• EXERCISE: Scan the data below for the string "middle". Copy every line where it appears.

★ ★ ★ ★ ★ ★ ★

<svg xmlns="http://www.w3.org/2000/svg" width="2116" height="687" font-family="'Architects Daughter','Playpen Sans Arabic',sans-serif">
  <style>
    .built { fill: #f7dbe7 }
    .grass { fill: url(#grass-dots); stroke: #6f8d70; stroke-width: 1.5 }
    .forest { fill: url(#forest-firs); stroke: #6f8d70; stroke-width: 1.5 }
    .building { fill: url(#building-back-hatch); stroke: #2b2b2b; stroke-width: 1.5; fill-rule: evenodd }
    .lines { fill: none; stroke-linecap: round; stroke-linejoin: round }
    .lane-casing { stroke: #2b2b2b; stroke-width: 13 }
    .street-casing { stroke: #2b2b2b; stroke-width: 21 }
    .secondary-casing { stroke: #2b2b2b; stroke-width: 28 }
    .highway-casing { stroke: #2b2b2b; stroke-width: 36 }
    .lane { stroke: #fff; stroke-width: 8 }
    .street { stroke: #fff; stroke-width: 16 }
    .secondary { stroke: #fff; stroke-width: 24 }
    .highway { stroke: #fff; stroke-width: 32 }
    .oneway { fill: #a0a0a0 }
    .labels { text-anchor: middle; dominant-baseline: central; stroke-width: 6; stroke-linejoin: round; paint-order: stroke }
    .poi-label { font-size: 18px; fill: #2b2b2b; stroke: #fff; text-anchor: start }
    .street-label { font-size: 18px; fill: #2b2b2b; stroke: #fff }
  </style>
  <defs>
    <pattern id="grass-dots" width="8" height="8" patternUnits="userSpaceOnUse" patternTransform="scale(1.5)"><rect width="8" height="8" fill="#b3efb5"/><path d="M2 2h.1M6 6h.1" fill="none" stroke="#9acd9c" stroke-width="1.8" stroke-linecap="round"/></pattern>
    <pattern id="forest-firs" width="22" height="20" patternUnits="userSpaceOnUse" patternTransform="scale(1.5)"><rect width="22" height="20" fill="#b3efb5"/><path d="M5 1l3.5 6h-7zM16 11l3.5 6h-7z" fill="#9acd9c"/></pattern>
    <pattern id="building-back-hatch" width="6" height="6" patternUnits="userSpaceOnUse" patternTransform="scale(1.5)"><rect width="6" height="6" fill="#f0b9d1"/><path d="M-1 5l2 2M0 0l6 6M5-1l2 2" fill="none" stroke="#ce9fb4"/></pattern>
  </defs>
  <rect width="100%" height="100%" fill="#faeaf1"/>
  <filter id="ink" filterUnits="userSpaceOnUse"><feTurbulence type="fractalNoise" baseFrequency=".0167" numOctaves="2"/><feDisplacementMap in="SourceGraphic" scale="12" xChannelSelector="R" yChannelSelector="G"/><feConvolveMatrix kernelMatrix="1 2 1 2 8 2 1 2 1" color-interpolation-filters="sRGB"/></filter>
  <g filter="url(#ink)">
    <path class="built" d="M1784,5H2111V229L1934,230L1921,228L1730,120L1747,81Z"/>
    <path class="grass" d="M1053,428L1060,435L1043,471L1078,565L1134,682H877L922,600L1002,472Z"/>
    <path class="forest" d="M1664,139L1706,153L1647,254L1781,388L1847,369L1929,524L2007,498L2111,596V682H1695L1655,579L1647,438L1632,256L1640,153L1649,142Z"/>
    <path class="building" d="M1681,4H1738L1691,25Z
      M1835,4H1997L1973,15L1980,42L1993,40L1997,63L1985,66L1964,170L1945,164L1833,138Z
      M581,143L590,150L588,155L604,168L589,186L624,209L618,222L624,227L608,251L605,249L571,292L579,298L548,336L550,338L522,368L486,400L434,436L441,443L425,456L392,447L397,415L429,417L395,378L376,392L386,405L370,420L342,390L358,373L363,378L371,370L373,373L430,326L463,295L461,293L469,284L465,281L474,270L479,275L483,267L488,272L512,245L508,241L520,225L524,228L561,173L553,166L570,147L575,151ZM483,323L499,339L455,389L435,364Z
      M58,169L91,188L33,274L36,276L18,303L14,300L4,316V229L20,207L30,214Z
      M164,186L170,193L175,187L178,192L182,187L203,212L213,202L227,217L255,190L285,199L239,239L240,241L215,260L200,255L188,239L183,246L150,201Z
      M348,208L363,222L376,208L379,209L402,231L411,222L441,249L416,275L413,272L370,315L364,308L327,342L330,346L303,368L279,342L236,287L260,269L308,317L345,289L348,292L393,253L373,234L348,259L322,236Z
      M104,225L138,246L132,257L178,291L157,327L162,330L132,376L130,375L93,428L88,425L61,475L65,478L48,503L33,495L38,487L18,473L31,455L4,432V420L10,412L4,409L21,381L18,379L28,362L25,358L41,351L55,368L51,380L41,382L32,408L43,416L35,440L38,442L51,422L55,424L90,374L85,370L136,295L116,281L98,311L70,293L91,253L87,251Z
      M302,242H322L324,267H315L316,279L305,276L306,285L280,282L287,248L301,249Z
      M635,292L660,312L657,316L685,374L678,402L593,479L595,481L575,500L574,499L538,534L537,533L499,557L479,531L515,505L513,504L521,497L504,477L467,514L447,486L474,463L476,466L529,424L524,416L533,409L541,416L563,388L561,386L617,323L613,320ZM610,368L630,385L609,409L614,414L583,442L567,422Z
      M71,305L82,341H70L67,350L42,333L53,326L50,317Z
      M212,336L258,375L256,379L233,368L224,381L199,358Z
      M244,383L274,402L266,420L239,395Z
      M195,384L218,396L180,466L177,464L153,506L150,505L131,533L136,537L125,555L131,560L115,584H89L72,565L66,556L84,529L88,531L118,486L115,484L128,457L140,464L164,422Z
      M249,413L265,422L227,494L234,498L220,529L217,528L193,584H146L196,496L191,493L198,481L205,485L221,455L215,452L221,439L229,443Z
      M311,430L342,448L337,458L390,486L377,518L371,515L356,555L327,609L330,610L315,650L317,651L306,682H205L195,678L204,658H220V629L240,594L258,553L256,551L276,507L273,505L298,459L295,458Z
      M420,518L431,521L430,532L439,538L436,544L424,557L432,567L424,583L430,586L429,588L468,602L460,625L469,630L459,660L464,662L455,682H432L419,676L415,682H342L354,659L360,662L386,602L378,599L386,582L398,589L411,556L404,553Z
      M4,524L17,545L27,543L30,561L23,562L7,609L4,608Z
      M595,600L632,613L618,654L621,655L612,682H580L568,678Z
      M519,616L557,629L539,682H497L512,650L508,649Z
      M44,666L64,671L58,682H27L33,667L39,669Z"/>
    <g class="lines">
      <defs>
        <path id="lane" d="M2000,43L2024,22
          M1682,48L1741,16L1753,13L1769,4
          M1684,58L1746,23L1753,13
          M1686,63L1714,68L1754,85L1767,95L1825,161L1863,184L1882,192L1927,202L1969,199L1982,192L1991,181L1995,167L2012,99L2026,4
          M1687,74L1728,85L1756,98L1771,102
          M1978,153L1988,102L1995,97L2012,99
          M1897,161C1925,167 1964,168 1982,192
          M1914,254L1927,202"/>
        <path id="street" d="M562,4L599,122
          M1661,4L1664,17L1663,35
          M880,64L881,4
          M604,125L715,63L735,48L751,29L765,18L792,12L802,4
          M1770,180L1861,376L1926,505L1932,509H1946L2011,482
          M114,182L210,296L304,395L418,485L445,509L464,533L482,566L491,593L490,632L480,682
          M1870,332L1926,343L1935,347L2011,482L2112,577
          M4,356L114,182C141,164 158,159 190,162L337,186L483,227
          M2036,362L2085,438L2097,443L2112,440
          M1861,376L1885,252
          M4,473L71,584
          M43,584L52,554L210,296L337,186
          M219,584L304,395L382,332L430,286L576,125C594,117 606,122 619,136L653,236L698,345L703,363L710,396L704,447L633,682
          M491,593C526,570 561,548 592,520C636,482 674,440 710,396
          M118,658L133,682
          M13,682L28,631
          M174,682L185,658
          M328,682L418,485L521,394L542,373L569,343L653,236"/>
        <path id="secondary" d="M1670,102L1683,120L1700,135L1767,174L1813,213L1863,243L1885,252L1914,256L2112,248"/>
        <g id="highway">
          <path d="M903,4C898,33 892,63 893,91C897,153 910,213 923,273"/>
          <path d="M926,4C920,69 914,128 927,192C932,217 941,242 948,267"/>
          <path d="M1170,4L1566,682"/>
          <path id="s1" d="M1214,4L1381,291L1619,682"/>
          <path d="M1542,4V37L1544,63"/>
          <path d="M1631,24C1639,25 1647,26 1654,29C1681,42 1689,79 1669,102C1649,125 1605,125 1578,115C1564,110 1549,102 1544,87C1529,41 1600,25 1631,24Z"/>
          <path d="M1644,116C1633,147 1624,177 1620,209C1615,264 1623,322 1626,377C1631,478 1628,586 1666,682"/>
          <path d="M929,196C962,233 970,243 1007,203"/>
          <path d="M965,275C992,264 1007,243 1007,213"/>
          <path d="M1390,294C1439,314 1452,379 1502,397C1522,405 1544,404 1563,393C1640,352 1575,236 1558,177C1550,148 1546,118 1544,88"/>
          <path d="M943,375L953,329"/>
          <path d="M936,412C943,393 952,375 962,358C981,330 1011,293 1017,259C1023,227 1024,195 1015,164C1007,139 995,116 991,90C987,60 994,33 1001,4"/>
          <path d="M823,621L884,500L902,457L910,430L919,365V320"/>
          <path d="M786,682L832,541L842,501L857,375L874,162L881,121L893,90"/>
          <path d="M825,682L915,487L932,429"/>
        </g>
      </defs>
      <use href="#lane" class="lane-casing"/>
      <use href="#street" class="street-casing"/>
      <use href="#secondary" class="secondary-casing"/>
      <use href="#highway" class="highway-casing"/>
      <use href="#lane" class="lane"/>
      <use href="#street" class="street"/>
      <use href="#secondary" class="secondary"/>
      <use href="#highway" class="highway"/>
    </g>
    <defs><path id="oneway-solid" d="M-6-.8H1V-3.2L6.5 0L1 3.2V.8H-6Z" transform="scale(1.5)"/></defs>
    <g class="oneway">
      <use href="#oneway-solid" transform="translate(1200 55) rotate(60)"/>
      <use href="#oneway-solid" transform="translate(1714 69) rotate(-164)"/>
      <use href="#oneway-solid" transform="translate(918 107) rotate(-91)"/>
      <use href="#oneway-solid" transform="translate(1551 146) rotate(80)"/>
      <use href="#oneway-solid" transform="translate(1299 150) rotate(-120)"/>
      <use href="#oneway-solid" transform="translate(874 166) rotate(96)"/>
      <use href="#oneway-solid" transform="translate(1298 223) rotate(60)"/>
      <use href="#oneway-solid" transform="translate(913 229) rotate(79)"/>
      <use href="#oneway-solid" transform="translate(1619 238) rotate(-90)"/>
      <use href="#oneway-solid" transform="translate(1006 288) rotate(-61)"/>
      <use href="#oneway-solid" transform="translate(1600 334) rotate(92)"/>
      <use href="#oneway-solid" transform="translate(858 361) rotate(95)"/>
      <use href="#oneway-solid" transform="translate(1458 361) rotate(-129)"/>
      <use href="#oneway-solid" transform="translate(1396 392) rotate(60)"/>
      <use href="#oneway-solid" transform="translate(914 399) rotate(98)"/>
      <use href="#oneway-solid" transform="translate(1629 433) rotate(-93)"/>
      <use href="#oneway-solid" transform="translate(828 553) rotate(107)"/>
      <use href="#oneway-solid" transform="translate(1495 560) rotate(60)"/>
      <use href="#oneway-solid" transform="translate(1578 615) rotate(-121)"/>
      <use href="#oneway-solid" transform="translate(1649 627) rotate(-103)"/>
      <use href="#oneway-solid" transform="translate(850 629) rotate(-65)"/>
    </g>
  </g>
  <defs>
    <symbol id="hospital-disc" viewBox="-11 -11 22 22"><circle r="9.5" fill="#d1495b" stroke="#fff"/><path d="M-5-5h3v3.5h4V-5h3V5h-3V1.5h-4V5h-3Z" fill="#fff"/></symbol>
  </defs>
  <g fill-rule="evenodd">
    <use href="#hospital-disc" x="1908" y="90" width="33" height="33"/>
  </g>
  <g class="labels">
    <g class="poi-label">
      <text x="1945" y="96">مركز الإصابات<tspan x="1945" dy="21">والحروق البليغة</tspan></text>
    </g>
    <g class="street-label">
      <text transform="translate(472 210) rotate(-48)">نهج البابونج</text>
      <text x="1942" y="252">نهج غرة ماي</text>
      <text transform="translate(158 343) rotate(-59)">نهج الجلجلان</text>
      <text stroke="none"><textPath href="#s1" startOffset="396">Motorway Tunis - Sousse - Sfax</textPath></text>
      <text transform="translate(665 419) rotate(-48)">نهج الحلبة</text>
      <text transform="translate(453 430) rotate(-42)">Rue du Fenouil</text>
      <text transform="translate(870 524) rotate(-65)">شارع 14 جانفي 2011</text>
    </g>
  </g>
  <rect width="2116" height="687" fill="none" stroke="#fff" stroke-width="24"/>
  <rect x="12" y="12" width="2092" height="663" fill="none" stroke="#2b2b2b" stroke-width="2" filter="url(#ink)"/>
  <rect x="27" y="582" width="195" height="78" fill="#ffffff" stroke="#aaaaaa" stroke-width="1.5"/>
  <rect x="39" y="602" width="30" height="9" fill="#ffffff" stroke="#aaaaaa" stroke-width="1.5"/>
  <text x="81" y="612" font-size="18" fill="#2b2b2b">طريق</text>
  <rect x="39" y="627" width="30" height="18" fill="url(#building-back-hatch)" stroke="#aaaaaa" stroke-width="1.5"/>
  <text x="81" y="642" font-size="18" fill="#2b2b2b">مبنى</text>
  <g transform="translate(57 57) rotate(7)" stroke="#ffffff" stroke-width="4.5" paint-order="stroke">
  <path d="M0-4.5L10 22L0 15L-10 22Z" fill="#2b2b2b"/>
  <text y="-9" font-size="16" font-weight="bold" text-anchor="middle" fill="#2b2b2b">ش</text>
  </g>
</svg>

★ ★ ★ ★ ★ ★ ★

• RESULT FOR THIS EXERCISE:
    .labels { text-anchor: middle; dominant-baseline: central; stroke-width: 6; stroke-linejoin: round; paint-order: stroke }
  <text y="-9" font-size="16" font-weight="bold" text-anchor="middle" fill="#2b2b2b">ش</text>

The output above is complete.